After thinking about it a bit, I think this approach has one serious
disadvantage: you lose successful result value of the initial request.
Imagine we submit IORING_OP_READ and link IORING_OP_WAKEUP_RING to it.
If the request is completed successfully, both ring1 and ring2 will lose
number of read bytes.
10.03.2022 07:14, Jens Axboe wrote:
On 3/9/22 9:03 PM, Jens Axboe wrote:
I'll mull over this a bit...
One idea... You issue the request as you normally would for ring1, and
you mark that request A with IOSQE_CQE_SKIP_SUCCESS. Then you link an
IORING_OP_WAKEUP_RING to request A, with the fd for it set to ring2, and
also mark that with IOSQE_CQE_SKIP_SUCCESS.

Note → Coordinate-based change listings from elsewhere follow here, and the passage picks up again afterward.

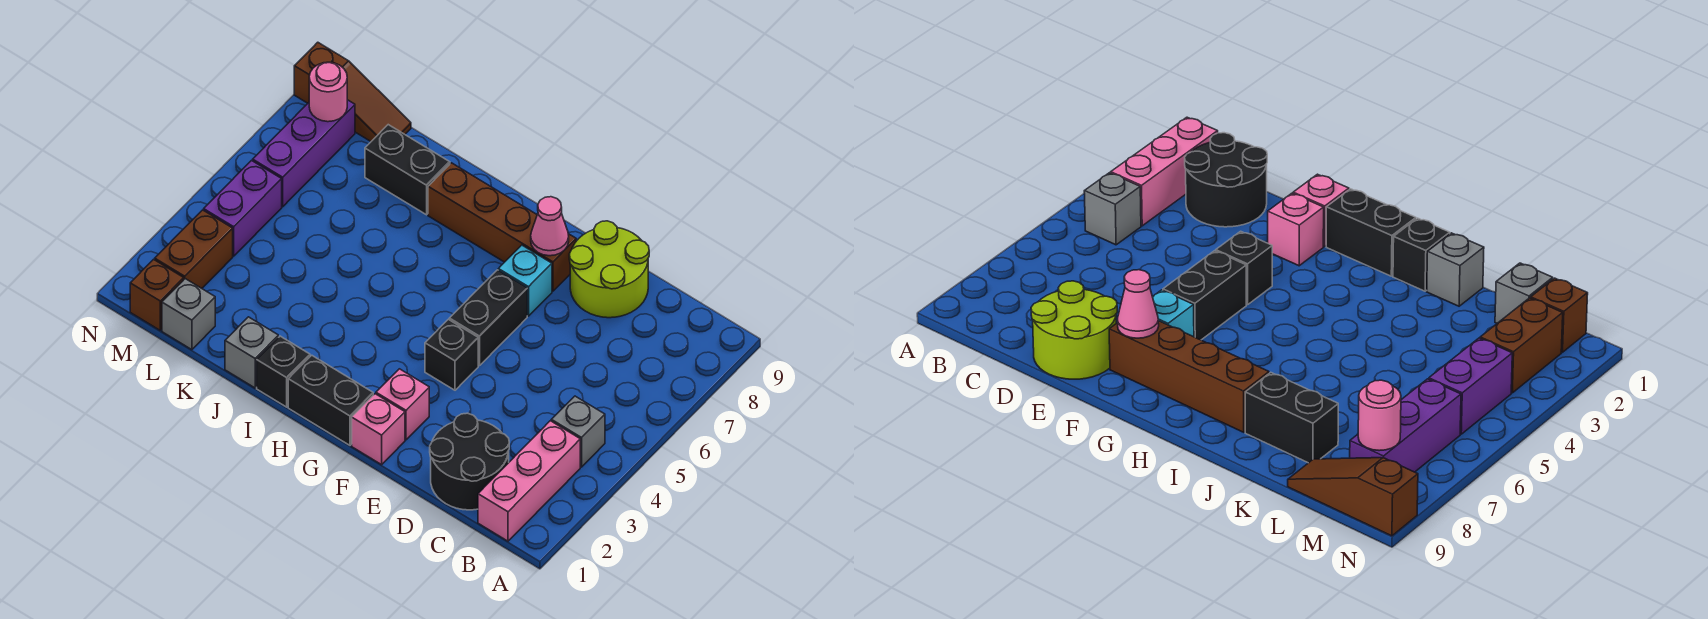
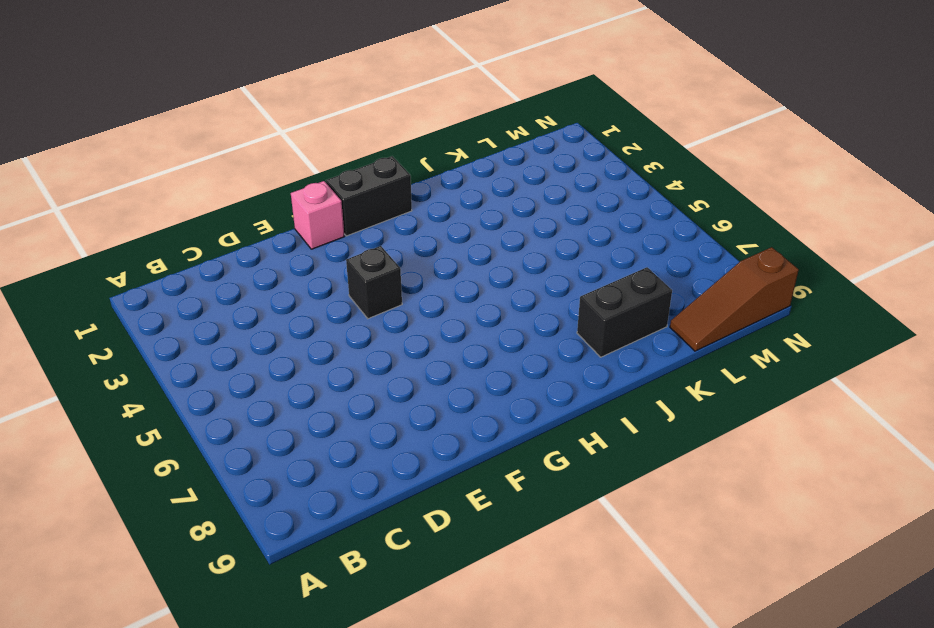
none -> pink brick B1:B3 level 1
none -> grey brick B4 level 1
none -> black round brick C1:D2 level 1

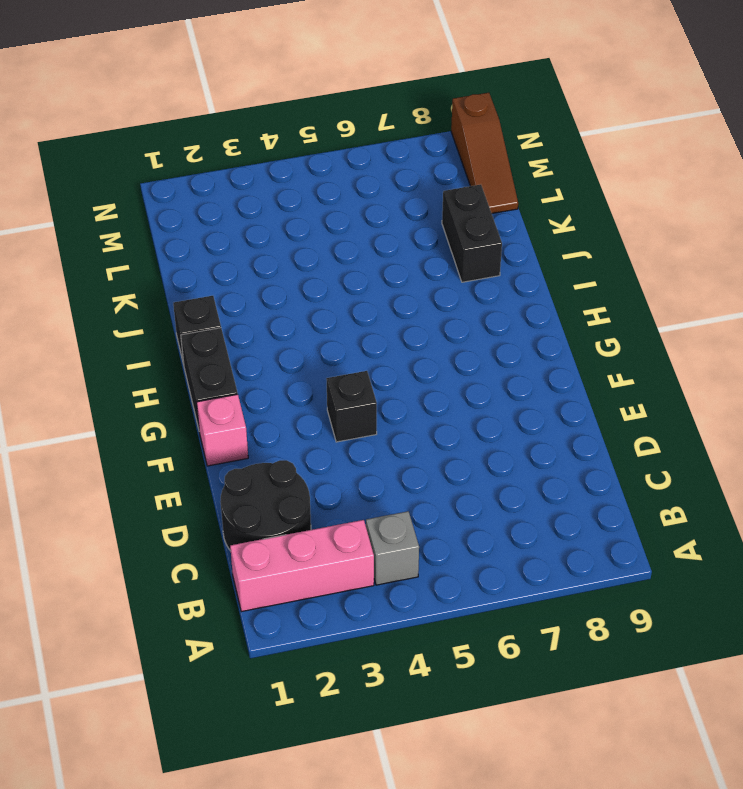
none -> lime round brick D8:E9 level 1
none -> pink brick F2 level 1
none -> black brick F5:F6 level 1

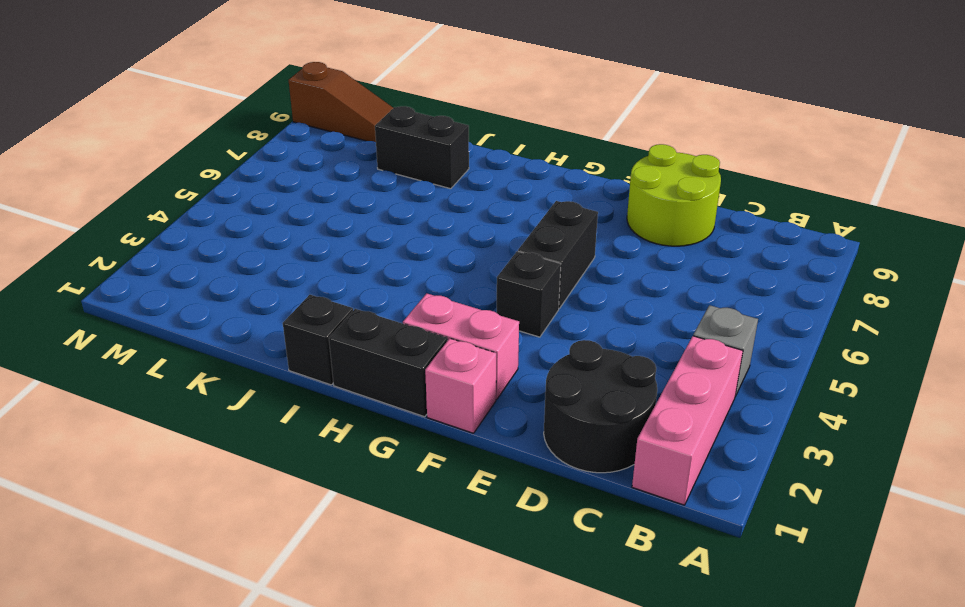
pink brick F2:G2 level 1 -> pink brick F2 level 1
none -> cyan brick F7 level 1
none -> brown brick F8:I8 level 1
none -> grey brick J1 level 1

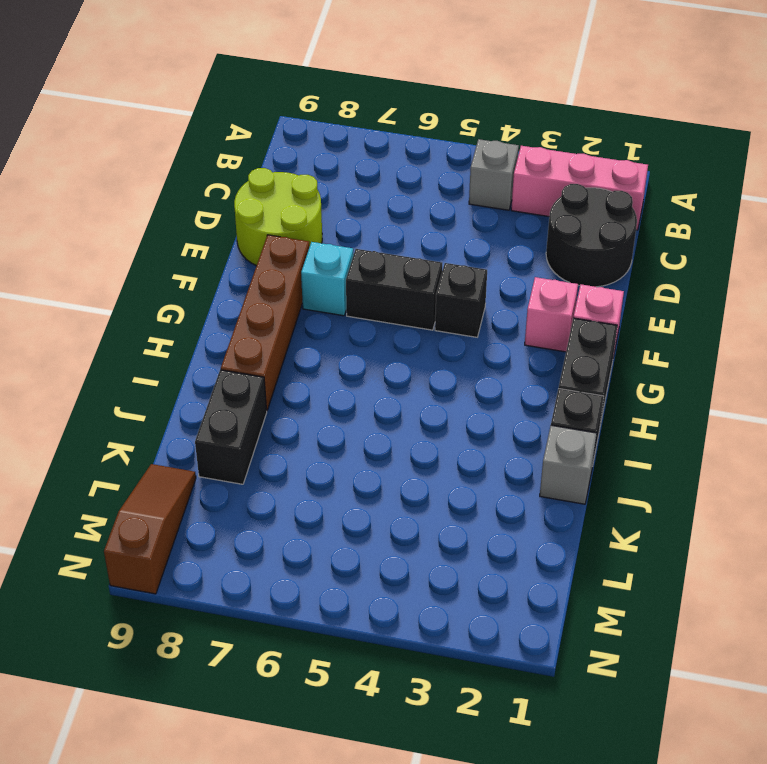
none -> grey brick L1 level 1
none -> brown brick M1 level 1
none -> brown brick M2:M3 level 1

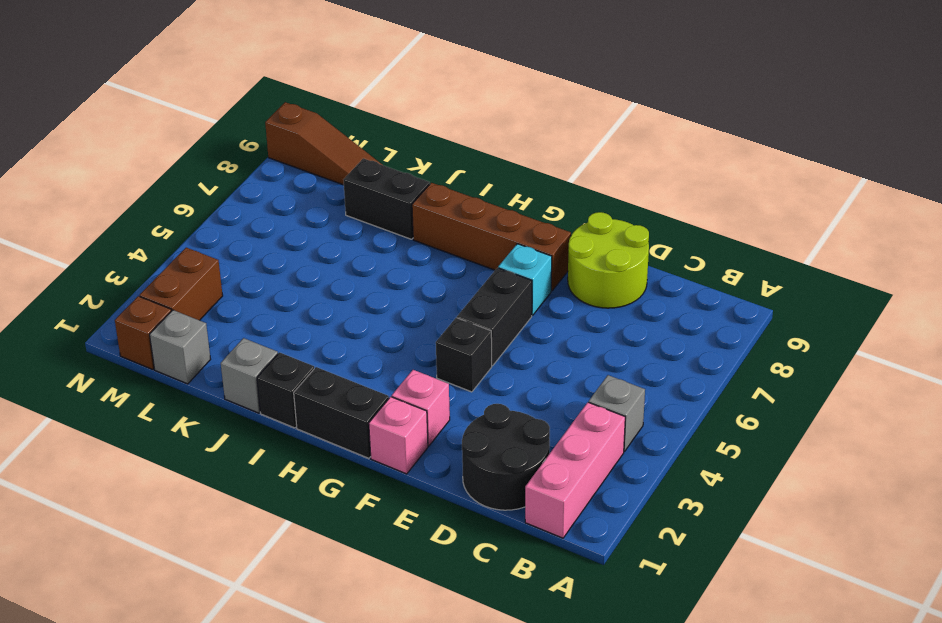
none -> purple brick M4:M5 level 1
none -> purple brick M6:M8 level 1
none -> pink cone F8 level 2

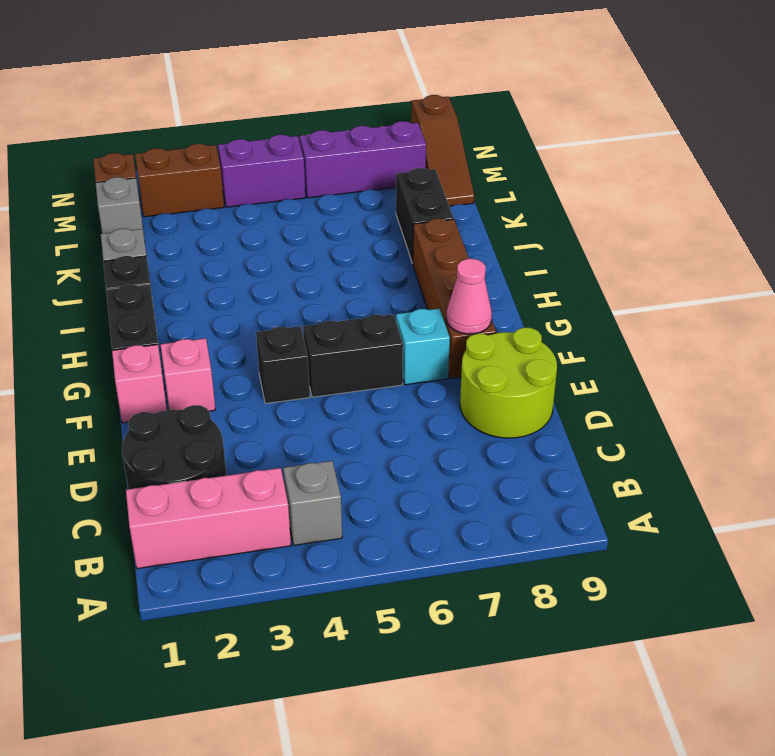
none -> pink round brick M8 level 2

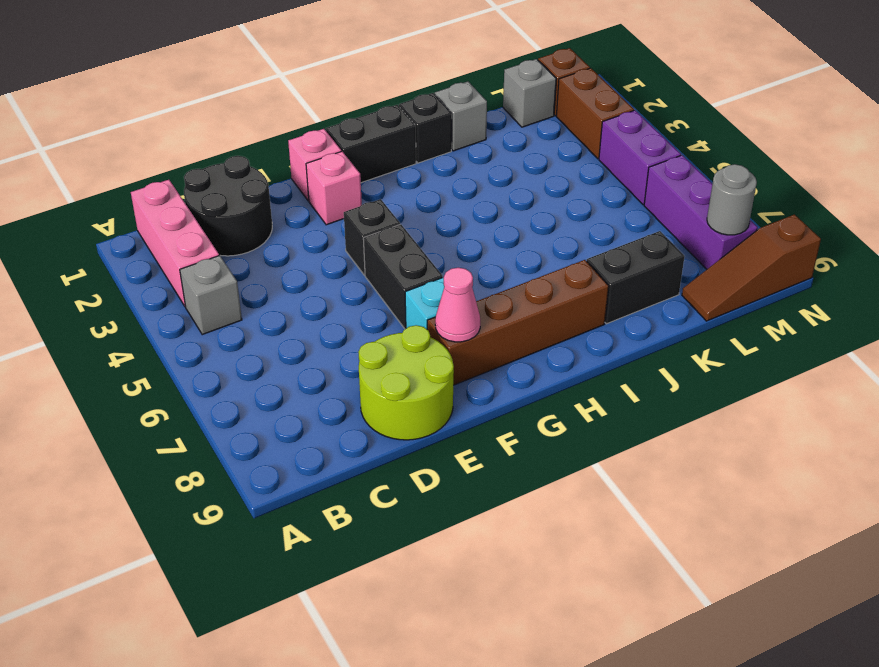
grey round brick M8 level 2 -> pink round brick M8 level 2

We'd need to have sqe->addr (or whatever field) in the WAKEUP_RING
request be set to the user_data of request A, so we can propagate it.

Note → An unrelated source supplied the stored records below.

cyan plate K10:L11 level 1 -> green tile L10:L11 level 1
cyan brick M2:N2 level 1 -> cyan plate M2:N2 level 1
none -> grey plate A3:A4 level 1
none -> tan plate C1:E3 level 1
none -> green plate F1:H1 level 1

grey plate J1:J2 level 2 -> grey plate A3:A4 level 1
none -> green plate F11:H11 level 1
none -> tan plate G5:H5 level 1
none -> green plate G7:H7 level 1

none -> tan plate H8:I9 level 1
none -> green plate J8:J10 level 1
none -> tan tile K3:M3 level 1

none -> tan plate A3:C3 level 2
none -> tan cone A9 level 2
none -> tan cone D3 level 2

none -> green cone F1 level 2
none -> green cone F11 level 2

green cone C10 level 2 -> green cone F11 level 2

The end result is that ring1 won't see any completions for request A or
the linked WAKEUP, unless one of them fails. If that happens, then you
get to process things locally still, but given that this is a weird
error case, shouldn't affect things in practice. ring2 will get the CQE
posted once request A has completed, with the user_data filled in from
request A. Which is really what we care about here, as far as I
understand.
This basically works right now with what I posted, and without needing
to rearchitect a bunch of stuff. And it's pretty efficient. Only thing
we'd need to add is passing in the target cqe user_data for the WAKEUP
request. Would just need to be wrapped in something that allows you to
do this easily, as it would be useful for others too potentially.